Pauvreté en Syrie: les enfants travaillent sur les décharges

C'est la dure réalité des enfants syriens. Après huit années de guerre, le pays peine à nourrir sa population. Pour survivre, ils sont nombreux à fouiller les poubelles et autres décharges. Ils cherchent des objets qu'ils pourront revendre et avec l'argent récolté de quoi se nourrir.

Sabaa al-Jassim, deuxième enfant d’une fratrie de neuf, vit dans un camp de déplacés dans le nord-ouest de la Syrie. Il y vit et il y travaille. Chaque jour c’est le même rituel. Il creuse dans un océan d’ordures à l'aide d'une simple tige de fer. L'adolescent porte des vêtements crasseux. Il cherche du plastique qu'il va revendre pour faire vivre sa famille. "Chaque jour, je collecte deux sacs de matériaux plastiques pour qu'on puisse acheter du pain", confie le jeune garçon à l'AFP.

Autour de lui, dans un vaste dépotoir à ciel ouvert qui fait aussi office de pâturage pour des moutons dans la province, des femmes et des enfants s'activent. Tous ciblent le fer ou le plastique, facile à revendre.

Petites mains bon marché

Quand il va au dépotoir près du village de Kafr Lusin, Sabaa fait équipe avec trois de ses frères et sœurs. Ensemble, ils sont payés mille livres syriennes, soit deux dollars par jour. "On achète du pain, des pommes de terre, des légumes et des tomates", explique l'adolescent à la silhouette frêle, capuche sur la tête. "On n'a pas d'argent pour acheter de la viande", ajoute-t-il candidement.

Un nouveau camion chargé de déchets arrive pour déverser sa cargaison. La benne basculante est actionnée et les sacs d'ordures tombent à toute vitesse dans un nuage de poussière. Tout le monde s'agglutine pour fouiller. Dans cet amas, se trouvent des restes de nourriture, des couches souillées, des sachets de chips, mais aussi de précieuses canettes en aluminium ou encore des bouteilles de produits ménagers. La plupart des enfants portent des bottes en plastique. Les plus chanceux ont revêtu des gants mais d'autres fouillent à mains nues.

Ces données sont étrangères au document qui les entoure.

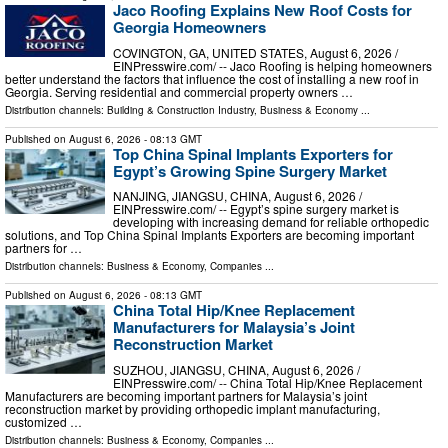
Jaco Roofing Explains New Roof Costs for
Georgia Homeowners
COVINGTON, GA, UNITED STATES, August 6, 2026 /⁨
EINPresswire.com⁩/ -- Jaco Roofing is helping homeowners
better understand the factors that influence the cost of installing a new roof in
Georgia. Serving residential and commercial property owners …
Distribution channels:
Building & Construction Industry
,
Business & Economy
...
Published on
August 6, 2026
- 08:13 GMT
Top China Spinal Implants Exporters for
Egypt’s Growing Spine Surgery Market
NANJING, JIANGSU, CHINA, August 6, 2026 /⁨
EINPresswire.com⁩/ -- Egypt’s spine surgery market is
developing with increasing demand for reliable orthopedic
solutions, and Top China Spinal Implants Exporters are becoming important
partners for …
Distribution channels:
Business & Economy
,
Companies
...
Published on
August 6, 2026
- 08:13 GMT
China Total Hip/Knee Replacement
Manufacturers for Malaysia’s Joint
Reconstruction Market
SUZHOU, JIANGSU, CHINA, August 6, 2026 /⁨
EINPresswire.com⁩/ -- China Total Hip/Knee Replacement
Manufacturers are becoming important partners for Malaysia’s joint
reconstruction market by providing orthopedic implant manufacturing,
customized …
Distribution channels:
Business & Economy
,
Companies
...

Dans un pays ravagé par une guerre meurtrière depuis 2011, l'immense majorité de la population syrienne vit dans le dénuement. Le conflit a tué plus de 360.000 personnes et fait plus de six millions de déplacés.

Ils sont nombreux à survivre grâce à l'aide humanitaire distribuée par les ONG et les agences onusiennes. Mais cela ne suffit toujours pas. C'est le cas de la famille Jassim. Elle a fui les combats dans la province voisine de Hama et vit désormais sous une tente sommaire faite de bâches en plastique. Un poêle rudimentaire au milieu de la tente permet à la famille de se prémunir un tant soit peu du froid d'hiver. Dans un coin, le fils aîné est allongé sous une couverture. Blessé dans un raid aérien, il a encore des broches à la jambe.

"Quand mes enfants vont au dépotoir, je me sens petit et totalement vaincu", lâche le père, Jassim al-Jassim, âgé de 53 ans. Cet ex-agriculteur dit avoir été opéré du cœur et être trop faible pour travailler. "Je voudrais qu'ils aient un bon avenir, qu'ils puissent étudier et ne pas aller ramasser des poubelles", poursuit le vieil homme arborant une barbe blanche broussailleuse, un keffieh rouge et blanc sur le crâne. "Mais s'ils ne travaillent pas, on risque de finir tous affamés".


L'insécurité alimentaire

Selon le Programme alimentaire mondial (PAM), la Syrie connaît une "insécurité alimentaire généralisée". 6,5 millions de personnes seraient incapables de répondre à leurs besoins alimentaires. Après sa récolte, Sabaa apporte le plastique à un voisin, Morhaf Hijazi, qui le revend dans la ville d'Attareb où il est recyclé. Père d'un petit garçon de sept mois, M. Hijazy est lui-même un déplacé de la province centrale de Homs. "Le cuivre c'est ce qu'il y a de plus cher, mais le nylon et le plastique sont davantage répandus dans la région, c'est ce que les enfants récoltent le plus", explique le jeune homme de 25 ans. "Les poubelles sentent mauvais et sont source de maladies. Personne n'y travaillerait s'il n'y était pas contraint", lâche-t-il.